• Data supplied:
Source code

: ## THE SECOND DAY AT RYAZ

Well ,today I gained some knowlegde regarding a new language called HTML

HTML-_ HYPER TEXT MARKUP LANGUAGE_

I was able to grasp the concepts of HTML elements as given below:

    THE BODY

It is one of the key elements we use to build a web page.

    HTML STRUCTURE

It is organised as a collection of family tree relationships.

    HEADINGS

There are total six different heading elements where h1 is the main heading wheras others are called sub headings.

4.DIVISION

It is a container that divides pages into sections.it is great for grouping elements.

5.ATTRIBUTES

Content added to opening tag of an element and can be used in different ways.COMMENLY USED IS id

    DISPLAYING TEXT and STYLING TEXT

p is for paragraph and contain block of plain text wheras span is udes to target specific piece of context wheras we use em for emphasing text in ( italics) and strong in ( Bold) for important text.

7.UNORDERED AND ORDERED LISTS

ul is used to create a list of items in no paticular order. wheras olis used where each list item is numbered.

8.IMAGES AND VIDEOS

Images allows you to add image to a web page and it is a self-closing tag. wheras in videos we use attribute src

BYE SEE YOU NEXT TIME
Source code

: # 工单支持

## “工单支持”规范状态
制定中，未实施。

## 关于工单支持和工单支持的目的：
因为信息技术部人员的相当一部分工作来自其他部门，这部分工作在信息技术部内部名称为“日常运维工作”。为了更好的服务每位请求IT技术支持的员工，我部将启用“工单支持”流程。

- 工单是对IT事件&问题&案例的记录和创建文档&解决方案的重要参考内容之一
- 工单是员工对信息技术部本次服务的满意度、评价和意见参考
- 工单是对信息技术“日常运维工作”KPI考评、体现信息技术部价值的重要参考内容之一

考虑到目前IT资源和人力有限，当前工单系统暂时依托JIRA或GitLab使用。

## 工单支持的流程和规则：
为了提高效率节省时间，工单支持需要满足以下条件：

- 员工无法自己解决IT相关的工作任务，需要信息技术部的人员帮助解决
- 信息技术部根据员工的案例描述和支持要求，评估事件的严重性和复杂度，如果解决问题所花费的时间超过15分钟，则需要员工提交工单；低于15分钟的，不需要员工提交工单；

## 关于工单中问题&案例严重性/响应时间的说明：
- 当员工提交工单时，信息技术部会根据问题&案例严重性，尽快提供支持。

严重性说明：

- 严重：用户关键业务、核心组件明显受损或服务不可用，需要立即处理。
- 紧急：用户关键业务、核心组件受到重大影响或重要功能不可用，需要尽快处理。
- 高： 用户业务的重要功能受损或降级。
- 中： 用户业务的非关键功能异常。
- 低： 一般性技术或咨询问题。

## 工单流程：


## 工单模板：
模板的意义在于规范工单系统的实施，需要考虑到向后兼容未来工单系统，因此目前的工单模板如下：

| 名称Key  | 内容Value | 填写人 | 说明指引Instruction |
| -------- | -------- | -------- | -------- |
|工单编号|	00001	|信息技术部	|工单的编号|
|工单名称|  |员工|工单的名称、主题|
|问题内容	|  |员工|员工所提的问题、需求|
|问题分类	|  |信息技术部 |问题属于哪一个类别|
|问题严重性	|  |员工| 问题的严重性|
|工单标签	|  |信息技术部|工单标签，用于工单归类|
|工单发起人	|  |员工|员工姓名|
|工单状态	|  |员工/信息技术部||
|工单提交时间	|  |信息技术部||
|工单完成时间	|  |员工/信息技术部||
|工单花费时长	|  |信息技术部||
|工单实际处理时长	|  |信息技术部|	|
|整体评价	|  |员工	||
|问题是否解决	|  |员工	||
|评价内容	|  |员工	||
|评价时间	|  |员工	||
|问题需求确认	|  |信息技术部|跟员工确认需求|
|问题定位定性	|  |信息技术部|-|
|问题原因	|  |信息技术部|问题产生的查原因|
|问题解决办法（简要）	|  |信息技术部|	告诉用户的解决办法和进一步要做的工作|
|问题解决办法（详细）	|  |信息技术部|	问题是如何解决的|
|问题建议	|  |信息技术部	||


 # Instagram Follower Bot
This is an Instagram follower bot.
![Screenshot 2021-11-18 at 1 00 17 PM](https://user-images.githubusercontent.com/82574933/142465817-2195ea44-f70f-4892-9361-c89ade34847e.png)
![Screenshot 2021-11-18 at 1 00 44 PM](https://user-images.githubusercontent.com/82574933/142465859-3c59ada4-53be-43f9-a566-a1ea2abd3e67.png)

• Task to complete:
Reproduce every one of the lines above verbatim, keeping their original order.

• Result of this exercise:
Source code

: ## THE SECOND DAY AT RYAZ

Well ,today I gained some knowlegde regarding a new language called HTML

HTML-_ HYPER TEXT MARKUP LANGUAGE_

I was able to grasp the concepts of HTML elements as given below:

    THE BODY

It is one of the key elements we use to build a web page.

    HTML STRUCTURE

It is organised as a collection of family tree relationships.

    HEADINGS

There are total six different heading elements where h1 is the main heading wheras others are called sub headings.

4.DIVISION

It is a container that divides pages into sections.it is great for grouping elements.

5.ATTRIBUTES

Content added to opening tag of an element and can be used in different ways.COMMENLY USED IS id

    DISPLAYING TEXT and STYLING TEXT

p is for paragraph and contain block of plain text wheras span is udes to target specific piece of context wheras we use em for emphasing text in ( italics) and strong in ( Bold) for important text.

7.UNORDERED AND ORDERED LISTS

ul is used to create a list of items in no paticular order. wheras olis used where each list item is numbered.

8.IMAGES AND VIDEOS

Images allows you to add image to a web page and it is a self-closing tag. wheras in videos we use attribute src

BYE SEE YOU NEXT TIME
Source code

: # 工单支持

## “工单支持”规范状态
制定中，未实施。

## 关于工单支持和工单支持的目的：
因为信息技术部人员的相当一部分工作来自其他部门，这部分工作在信息技术部内部名称为“日常运维工作”。为了更好的服务每位请求IT技术支持的员工，我部将启用“工单支持”流程。

- 工单是对IT事件&问题&案例的记录和创建文档&解决方案的重要参考内容之一
- 工单是员工对信息技术部本次服务的满意度、评价和意见参考
- 工单是对信息技术“日常运维工作”KPI考评、体现信息技术部价值的重要参考内容之一

考虑到目前IT资源和人力有限，当前工单系统暂时依托JIRA或GitLab使用。

## 工单支持的流程和规则：
为了提高效率节省时间，工单支持需要满足以下条件：

- 员工无法自己解决IT相关的工作任务，需要信息技术部的人员帮助解决
- 信息技术部根据员工的案例描述和支持要求，评估事件的严重性和复杂度，如果解决问题所花费的时间超过15分钟，则需要员工提交工单；低于15分钟的，不需要员工提交工单；

## 关于工单中问题&案例严重性/响应时间的说明：
- 当员工提交工单时，信息技术部会根据问题&案例严重性，尽快提供支持。

严重性说明：

- 严重：用户关键业务、核心组件明显受损或服务不可用，需要立即处理。
- 紧急：用户关键业务、核心组件受到重大影响或重要功能不可用，需要尽快处理。
- 高： 用户业务的重要功能受损或降级。
- 中： 用户业务的非关键功能异常。
- 低： 一般性技术或咨询问题。

## 工单流程：


## 工单模板：
模板的意义在于规范工单系统的实施，需要考虑到向后兼容未来工单系统，因此目前的工单模板如下：

| 名称Key  | 内容Value | 填写人 | 说明指引Instruction |
| -------- | -------- | -------- | -------- |
|工单编号|	00001	|信息技术部	|工单的编号|
|工单名称|  |员工|工单的名称、主题|
|问题内容	|  |员工|员工所提的问题、需求|
|问题分类	|  |信息技术部 |问题属于哪一个类别|
|问题严重性	|  |员工| 问题的严重性|
|工单标签	|  |信息技术部|工单标签，用于工单归类|
|工单发起人	|  |员工|员工姓名|
|工单状态	|  |员工/信息技术部||
|工单提交时间	|  |信息技术部||
|工单完成时间	|  |员工/信息技术部||
|工单花费时长	|  |信息技术部||
|工单实际处理时长	|  |信息技术部|	|
|整体评价	|  |员工	||
|问题是否解决	|  |员工	||
|评价内容	|  |员工	||
|评价时间	|  |员工	||
|问题需求确认	|  |信息技术部|跟员工确认需求|
|问题定位定性	|  |信息技术部|-|
|问题原因	|  |信息技术部|问题产生的查原因|
|问题解决办法（简要）	|  |信息技术部|	告诉用户的解决办法和进一步要做的工作|
|问题解决办法（详细）	|  |信息技术部|	问题是如何解决的|
|问题建议	|  |信息技术部	||


 # Instagram Follower Bot
This is an Instagram follower bot.
![Screenshot 2021-11-18 at 1 00 17 PM](https://user-images.githubusercontent.com/82574933/142465817-2195ea44-f70f-4892-9361-c89ade34847e.png)
![Screenshot 2021-11-18 at 1 00 44 PM](https://user-images.githubusercontent.com/82574933/142465859-3c59ada4-53be-43f9-a566-a1ea2abd3e67.png)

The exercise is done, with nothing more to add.